Which is not to suggest that Stewart had anything favorable to say about Trump. Throughout the episode, the host referenced the former president’s many criminal indictments, multiple civil rulings affirming that he committed sexual assault, and attempts to undermine the democratic process — while noting Biden had none of these issues as a candidate. The Daily Show‘s writers also appeared to anticipate the backlash to a perceived “both sides” approach in a riff where correspondent Jordan Klepper roasted Stewart as a relic of the 1990s whose snarky attacks on either side of the political establishment made him an out-of-touch hack. (Klepper quickly adopted a friendlier tone when Stewart reminded him that he and the rest of the news team would be handling hosting duties for most of the election cycle, with Stewart appearing just on Mondays.)
All in all, it seemed that nobody incensed by Stewart’s comments on Biden recalled his history of jabbing at Democratic leaders over the years, from Bill and Hillary Clinton to Al Gore to Barack Obama. In his long absence from the flagship Comedy Central talk show, it’s possible that part of his audience chose to remember him more as a prime hater of President George W. Bush — especially during the Iraq War — or a true-blue counterweight to the rabid Fox News-style neoconservatism lampooned in The Colbert Report.
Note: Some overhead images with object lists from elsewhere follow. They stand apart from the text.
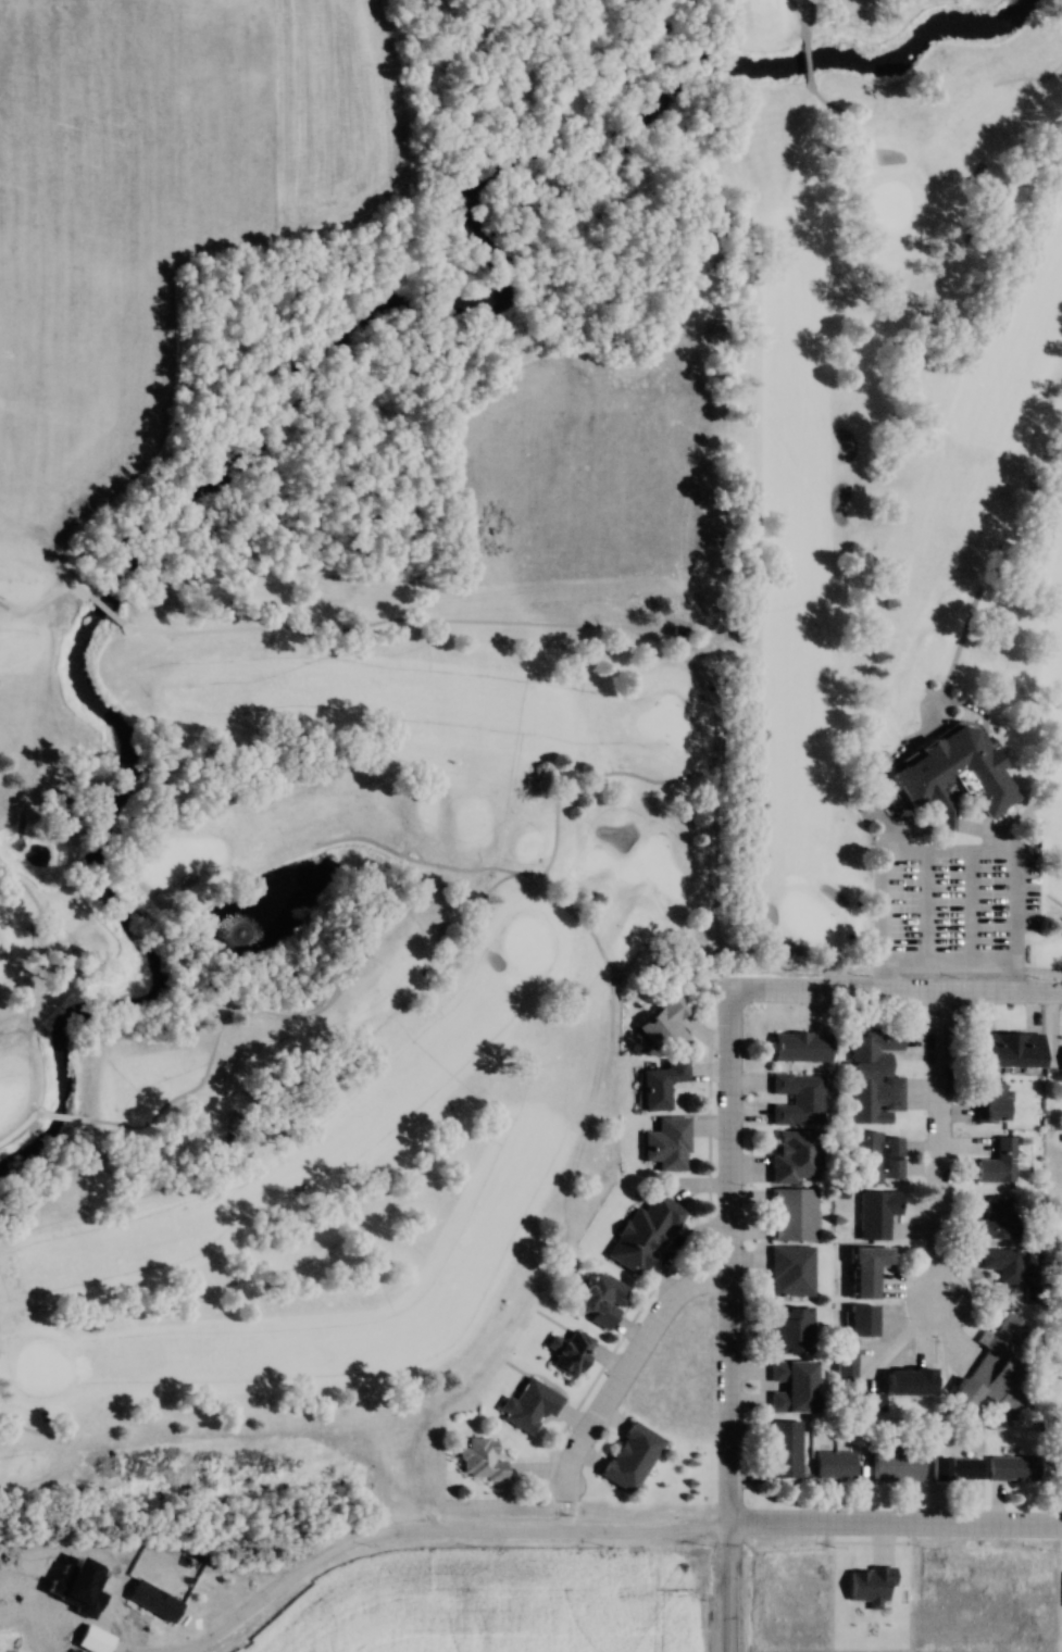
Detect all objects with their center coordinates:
road: (804, 9)
road: (816, 9)
road: (809, 27)
road: (811, 56)
road: (1034, 71)
road: (828, 91)
crop: (334, 115)
road: (836, 115)
crop: (114, 224)
road: (35, 608)
road: (89, 620)
road: (958, 651)
road: (729, 712)
building: (956, 773)
park: (533, 795)
road: (926, 819)
road: (943, 824)
road: (417, 838)
road: (499, 877)
road: (35, 886)
road: (1053, 891)
road: (587, 916)
road: (352, 942)
road: (195, 955)
road: (828, 962)
road: (1046, 964)
road: (77, 968)
road: (898, 995)
road: (617, 1006)
road: (222, 1023)
building: (663, 1025)
building: (800, 1047)
building: (1010, 1049)
building: (873, 1076)
building: (659, 1084)
building: (796, 1099)
building: (991, 1102)
road: (59, 1106)
road: (19, 1118)
building: (667, 1144)
road: (935, 1148)
building: (793, 1155)
building: (874, 1157)
building: (997, 1162)
building: (877, 1213)
building: (791, 1214)
building: (997, 1215)
building: (644, 1232)
road: (723, 1258)
building: (1003, 1264)
building: (790, 1270)
building: (867, 1270)
building: (600, 1299)
building: (862, 1320)
building: (790, 1329)
building: (569, 1352)
road: (628, 1362)
building: (845, 1363)
building: (996, 1369)
building: (910, 1382)
building: (792, 1386)
building: (528, 1405)
road: (26, 1415)
building: (784, 1450)
building: (631, 1457)
building: (479, 1459)
building: (834, 1465)
building: (897, 1466)
building: (955, 1469)
building: (1012, 1469)
road: (431, 1521)
road: (898, 1528)
road: (736, 1589)
building: (153, 1602)
crop: (909, 1602)
building: (93, 1640)

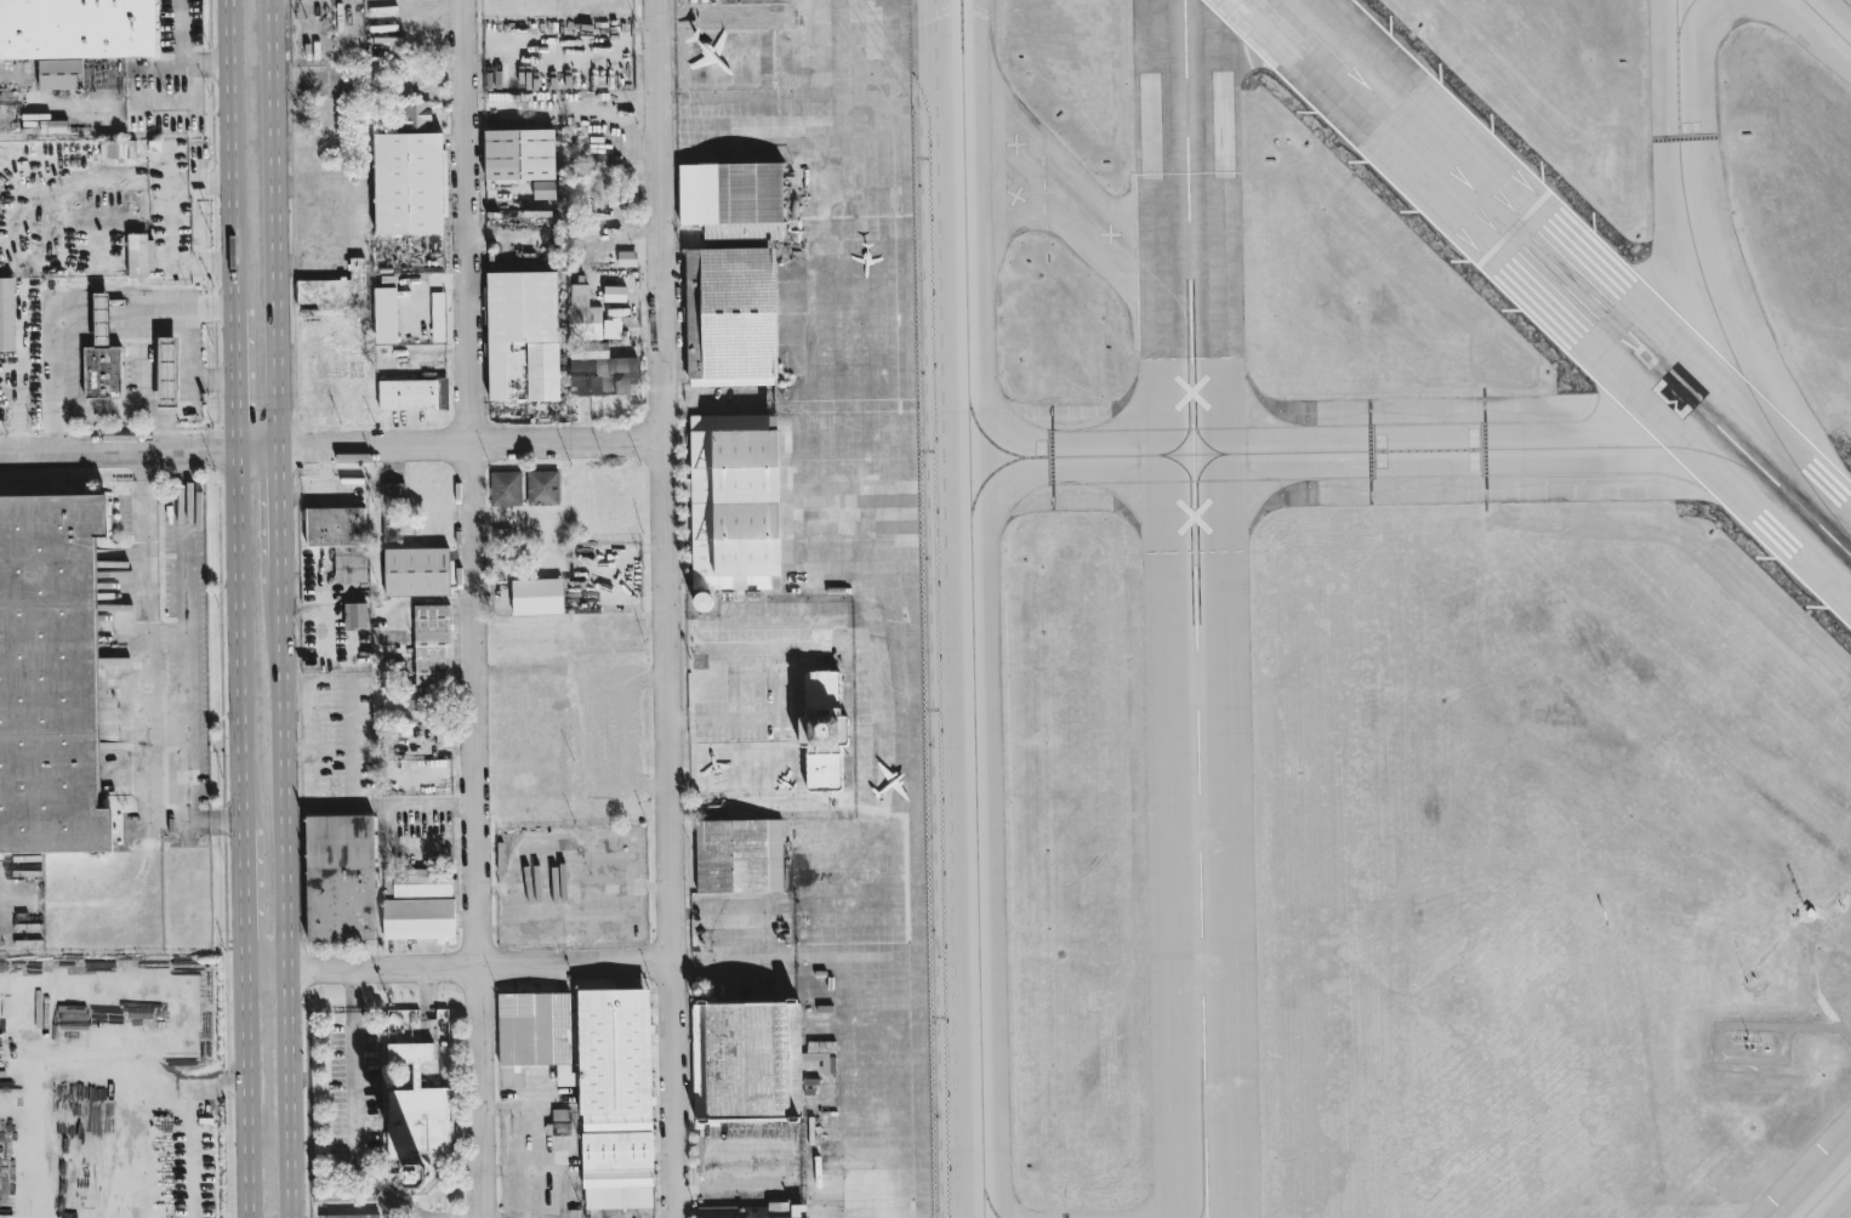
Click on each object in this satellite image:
airport taxiway: (1683, 16)
airport taxiway: (1828, 22)
building: (79, 26)
road: (183, 55)
building: (63, 75)
building: (1220, 112)
airport runway: (1392, 112)
building: (414, 115)
building: (117, 149)
road: (232, 155)
building: (522, 158)
airport taxiway: (1049, 174)
building: (409, 183)
airport taxiway: (1683, 192)
building: (738, 200)
road: (277, 223)
building: (139, 254)
building: (627, 258)
building: (334, 290)
building: (615, 293)
road: (76, 295)
building: (6, 314)
building: (584, 314)
building: (386, 315)
building: (739, 316)
building: (438, 317)
building: (612, 328)
building: (523, 336)
building: (102, 356)
road: (143, 356)
building: (167, 370)
building: (601, 371)
road: (237, 379)
road: (191, 387)
airport runway: (1679, 391)
building: (413, 394)
road: (111, 414)
road: (485, 443)
road: (155, 449)
airport taxiway: (1368, 451)
building: (543, 487)
building: (506, 488)
building: (393, 494)
building: (747, 498)
road: (278, 513)
building: (340, 539)
building: (417, 571)
building: (537, 596)
building: (702, 601)
airport apron: (881, 601)
airport: (1265, 607)
airport taxiway: (972, 608)
airport runway: (1195, 608)
road: (472, 609)
road: (660, 609)
building: (355, 615)
road: (241, 639)
building: (433, 644)
road: (146, 665)
building: (51, 672)
road: (751, 679)
road: (194, 695)
building: (417, 700)
road: (758, 720)
airport terminal: (827, 729)
building: (827, 729)
road: (415, 803)
building: (744, 854)
building: (340, 877)
road: (286, 899)
road: (245, 901)
building: (420, 904)
road: (157, 948)
road: (491, 965)
road: (282, 970)
building: (404, 1035)
road: (351, 1049)
building: (411, 1051)
building: (750, 1061)
building: (595, 1080)
road: (247, 1094)
building: (561, 1121)
building: (418, 1130)
road: (791, 1163)
airport taxiway: (1825, 1191)
building: (763, 1212)
building: (354, 1215)

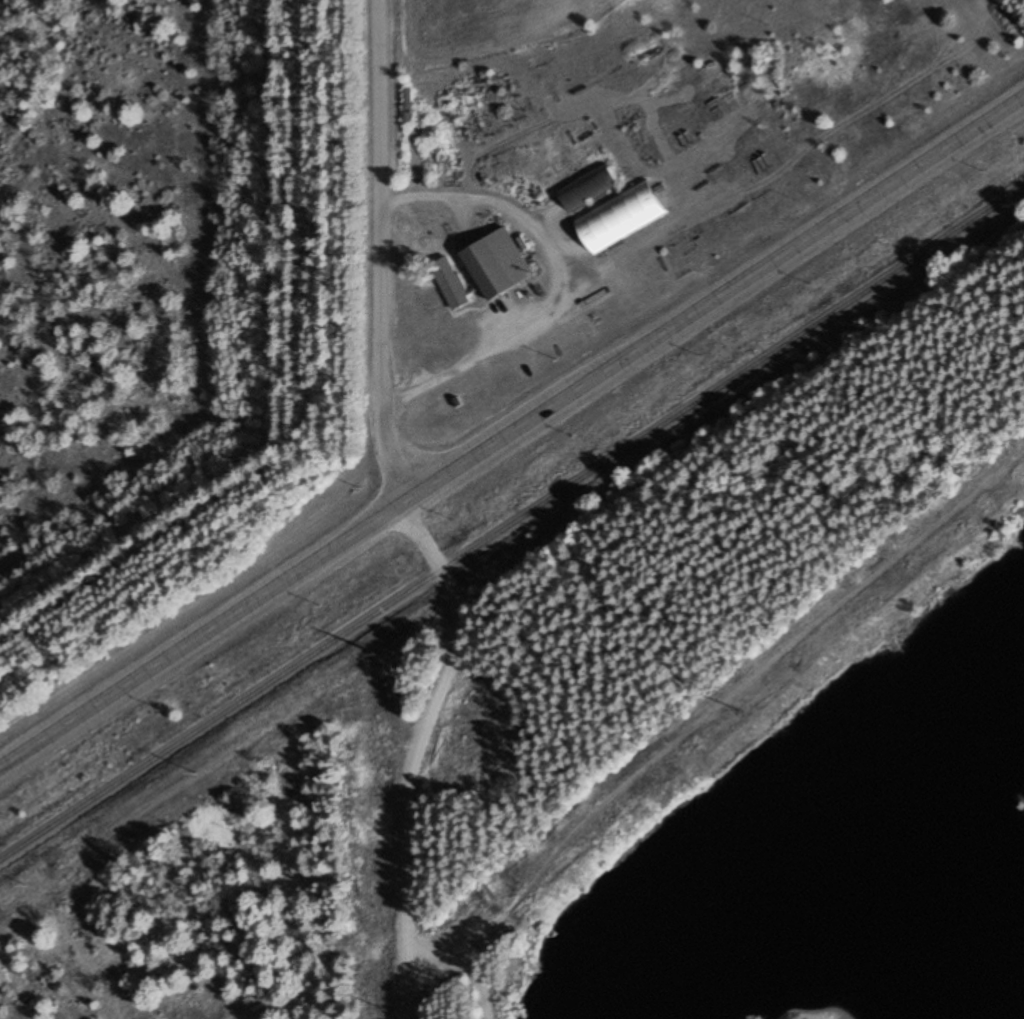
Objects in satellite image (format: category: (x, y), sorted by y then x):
building: (588, 187)
road: (383, 251)
airport: (115, 261)
building: (497, 264)
road: (512, 432)
railway: (511, 524)
road: (418, 751)

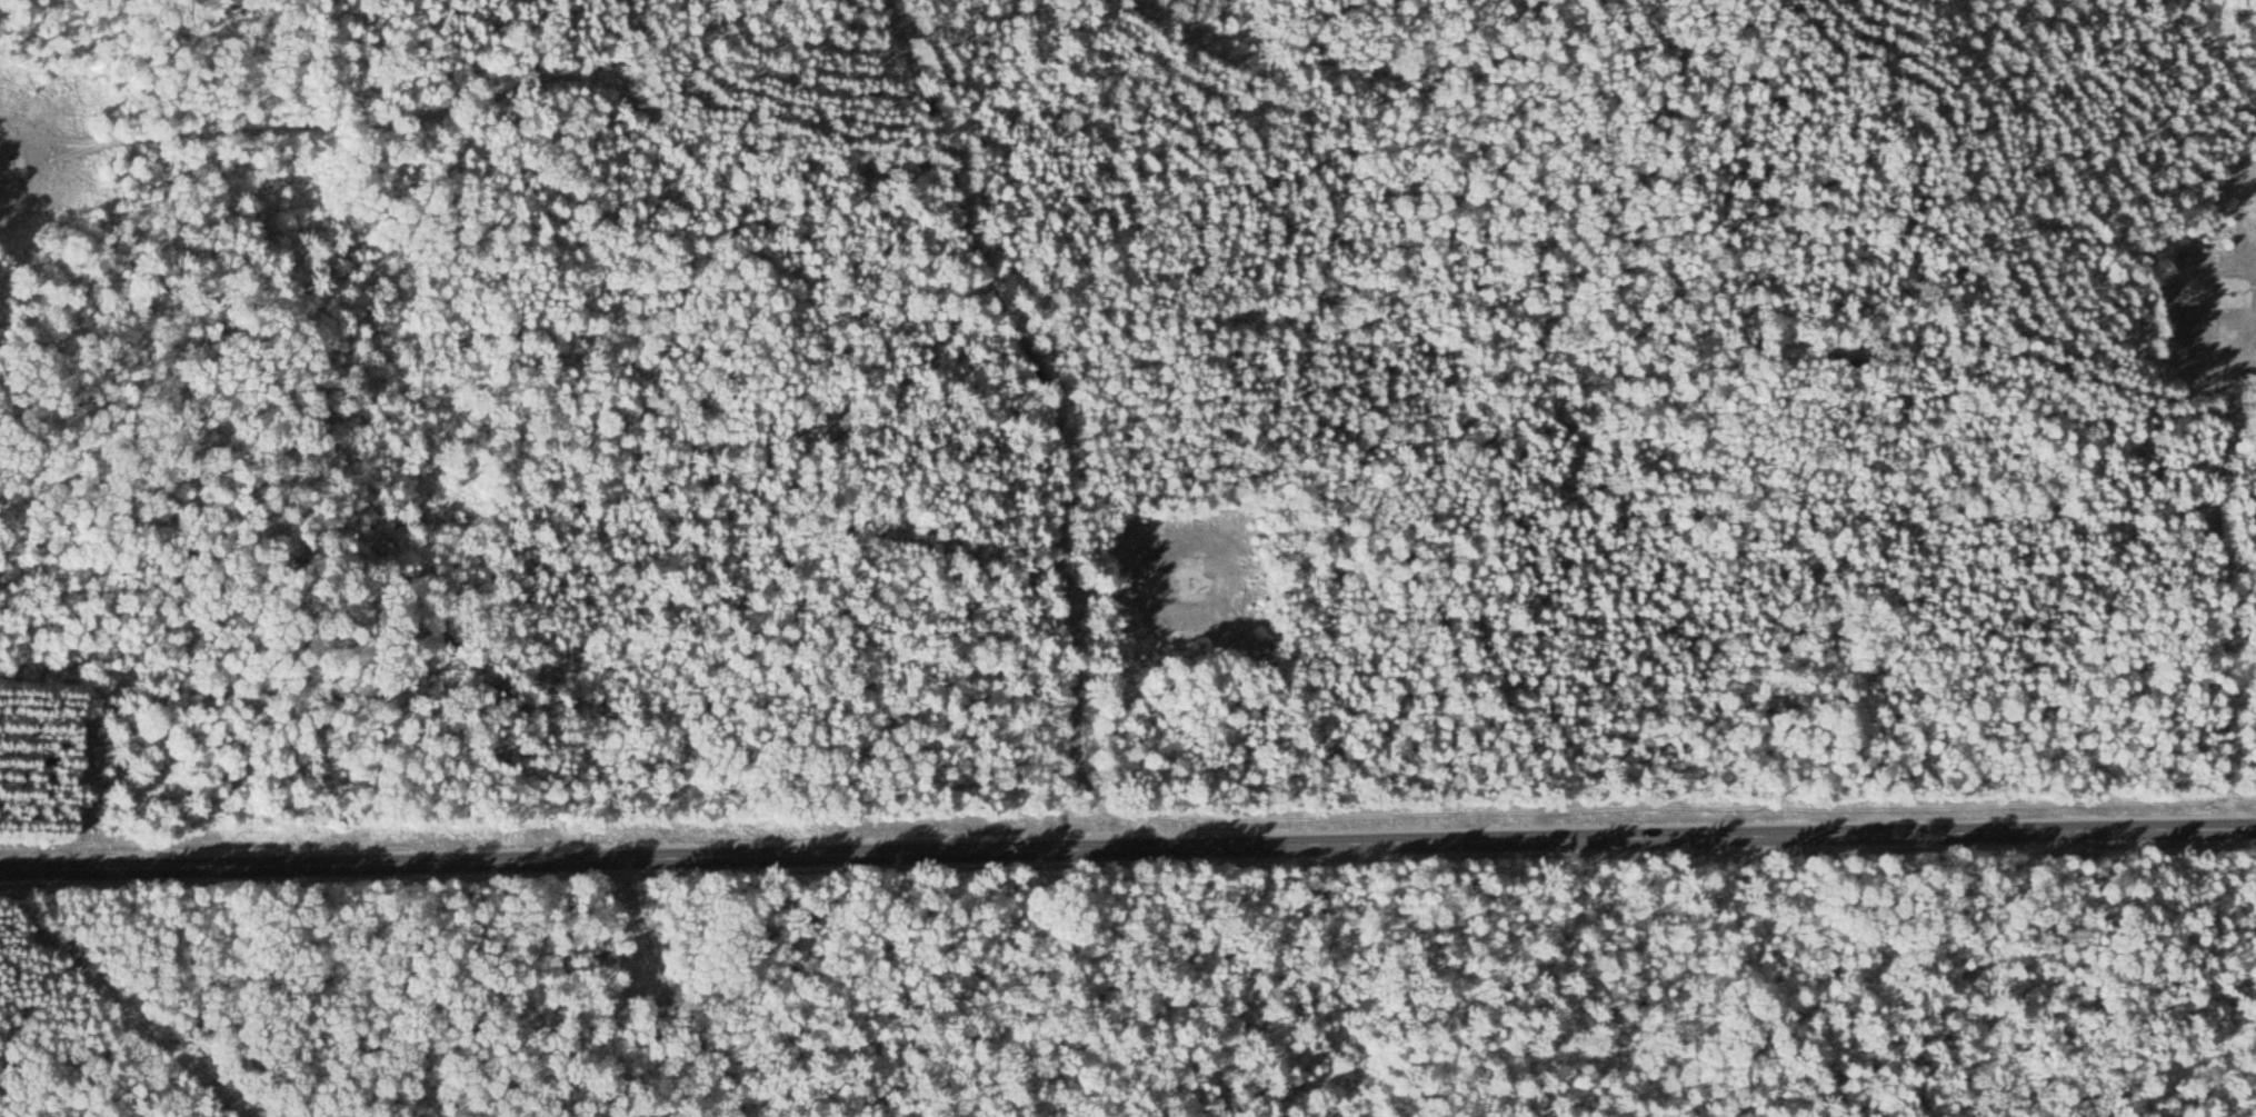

The trouble for Stewart’s erstwhile liberal fans is that he’s still not beholden to party orthodoxy, and will be on TV week in, week out, until November. It’s already clear that his skewering Trump as incoherent, clownish and dangerously unsuited to the highest office in the land is not enough to placate this voting bloc, which would do well to realize that Stewart’s job has never been to favor, endorse, or champion a particular candidate: he’s there now to vent a collective frustration with a pair of unpopular politicians and rattle the system that has once again put them forward as our two best options. If that offends, it might be worth reminding yourself: don’t shoot the messenger.